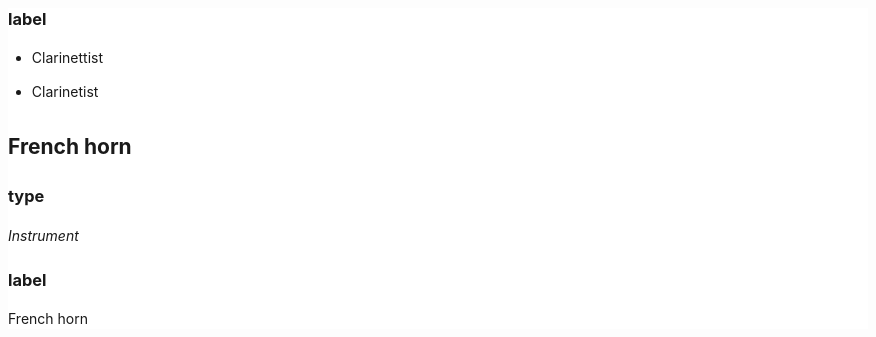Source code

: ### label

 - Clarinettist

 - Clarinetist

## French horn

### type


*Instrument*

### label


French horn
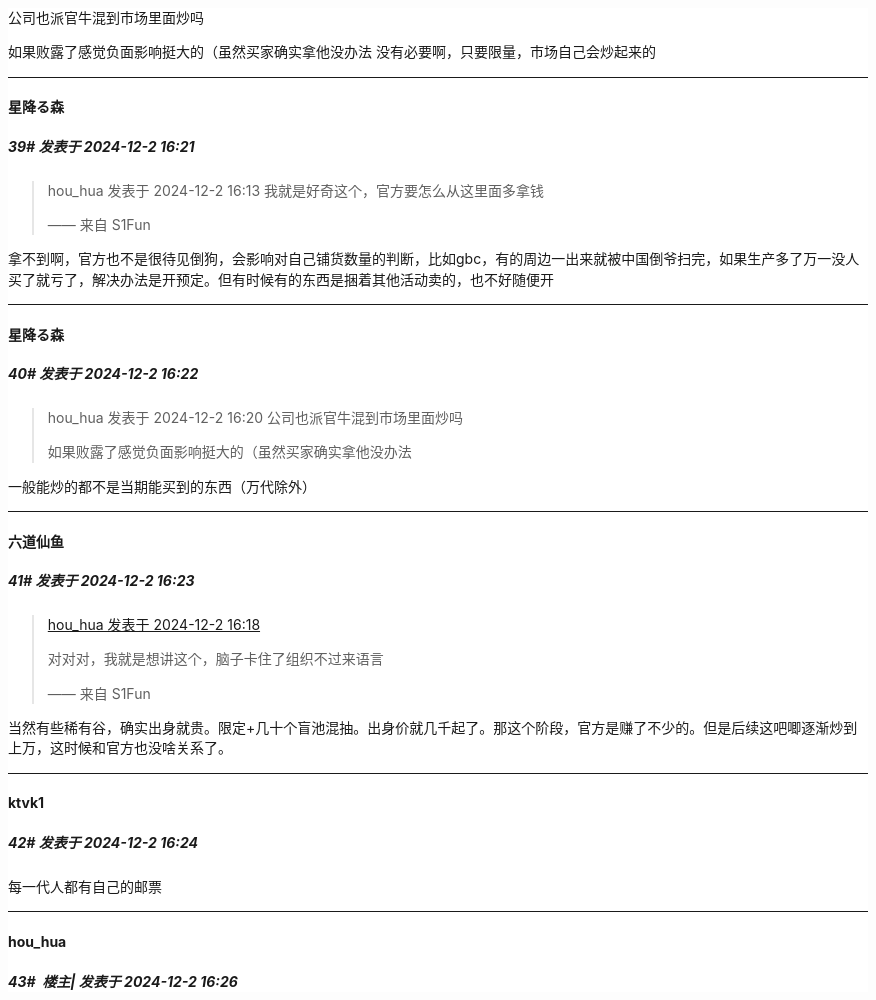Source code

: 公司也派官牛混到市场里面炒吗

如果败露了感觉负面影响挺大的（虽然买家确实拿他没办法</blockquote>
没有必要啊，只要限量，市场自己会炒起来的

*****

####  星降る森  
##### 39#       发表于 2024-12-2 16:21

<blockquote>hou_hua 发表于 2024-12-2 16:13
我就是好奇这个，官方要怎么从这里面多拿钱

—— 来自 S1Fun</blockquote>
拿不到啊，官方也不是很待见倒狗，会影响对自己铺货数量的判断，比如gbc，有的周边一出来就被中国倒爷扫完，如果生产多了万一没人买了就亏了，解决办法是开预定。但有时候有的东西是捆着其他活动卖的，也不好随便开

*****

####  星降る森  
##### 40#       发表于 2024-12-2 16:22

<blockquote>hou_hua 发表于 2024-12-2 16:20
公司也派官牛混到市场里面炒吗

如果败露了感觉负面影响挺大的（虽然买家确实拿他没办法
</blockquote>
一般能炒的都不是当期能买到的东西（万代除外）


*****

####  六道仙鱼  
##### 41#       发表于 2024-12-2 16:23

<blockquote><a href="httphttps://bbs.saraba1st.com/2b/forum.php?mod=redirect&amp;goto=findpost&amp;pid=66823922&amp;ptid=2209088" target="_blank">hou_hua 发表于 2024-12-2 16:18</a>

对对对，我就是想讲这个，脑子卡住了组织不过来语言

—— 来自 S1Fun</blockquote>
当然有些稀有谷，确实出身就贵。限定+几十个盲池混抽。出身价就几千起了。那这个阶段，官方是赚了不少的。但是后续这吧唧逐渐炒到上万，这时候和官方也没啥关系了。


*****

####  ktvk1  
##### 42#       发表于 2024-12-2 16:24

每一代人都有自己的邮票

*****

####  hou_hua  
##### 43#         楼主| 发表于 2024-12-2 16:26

§ **Yapılacak iş**
Yukarıdaki satırların hepsini, boş olanları atlayarak numaralı bir listeye dönüştürün. Resimleri cevaba almayın.

§ **Tamamlanan alıştırma**
1. Source code
2. : ### label
3.  - Clarinettist
4.  - Clarinetist
5. ## French horn
6. ### type
7. *Instrument*
8. ### label
9. French horn
10. Source code
11. : 公司也派官牛混到市场里面炒吗
12. 如果败露了感觉负面影响挺大的（虽然买家确实拿他没办法</blockquote>
13. 没有必要啊，只要限量，市场自己会炒起来的
14. *****
15. ####  星降る森  
16. ##### 39#       发表于 2024-12-2 16:21
17. <blockquote>hou_hua 发表于 2024-12-2 16:13
18. 我就是好奇这个，官方要怎么从这里面多拿钱
19. —— 来自 S1Fun</blockquote>
20. 拿不到啊，官方也不是很待见倒狗，会影响对自己铺货数量的判断，比如gbc，有的周边一出来就被中国倒爷扫完，如果生产多了万一没人买了就亏了，解决办法是开预定。但有时候有的东西是捆着其他活动卖的，也不好随便开
21. *****
22. ####  星降る森  
23. ##### 40#       发表于 2024-12-2 16:22
24. <blockquote>hou_hua 发表于 2024-12-2 16:20
25. 公司也派官牛混到市场里面炒吗
26. 如果败露了感觉负面影响挺大的（虽然买家确实拿他没办法
27. </blockquote>
28. 一般能炒的都不是当期能买到的东西（万代除外）
29. *****
30. ####  六道仙鱼  
31. ##### 41#       发表于 2024-12-2 16:23
32. <blockquote><a href="httphttps://bbs.saraba1st.com/2b/forum.php?mod=redirect&amp;goto=findpost&amp;pid=66823922&amp;ptid=2209088" target="_blank">hou_hua 发表于 2024-12-2 16:18</a>
33. 对对对，我就是想讲这个，脑子卡住了组织不过来语言
34. —— 来自 S1Fun</blockquote>
35. 当然有些稀有谷，确实出身就贵。限定+几十个盲池混抽。出身价就几千起了。那这个阶段，官方是赚了不少的。但是后续这吧唧逐渐炒到上万，这时候和官方也没啥关系了。
36. *****
37. ####  ktvk1  
38. ##### 42#       发表于 2024-12-2 16:24
39. 每一代人都有自己的邮票
40. *****
41. ####  hou_hua  
42. ##### 43#         楼主| 发表于 2024-12-2 16:26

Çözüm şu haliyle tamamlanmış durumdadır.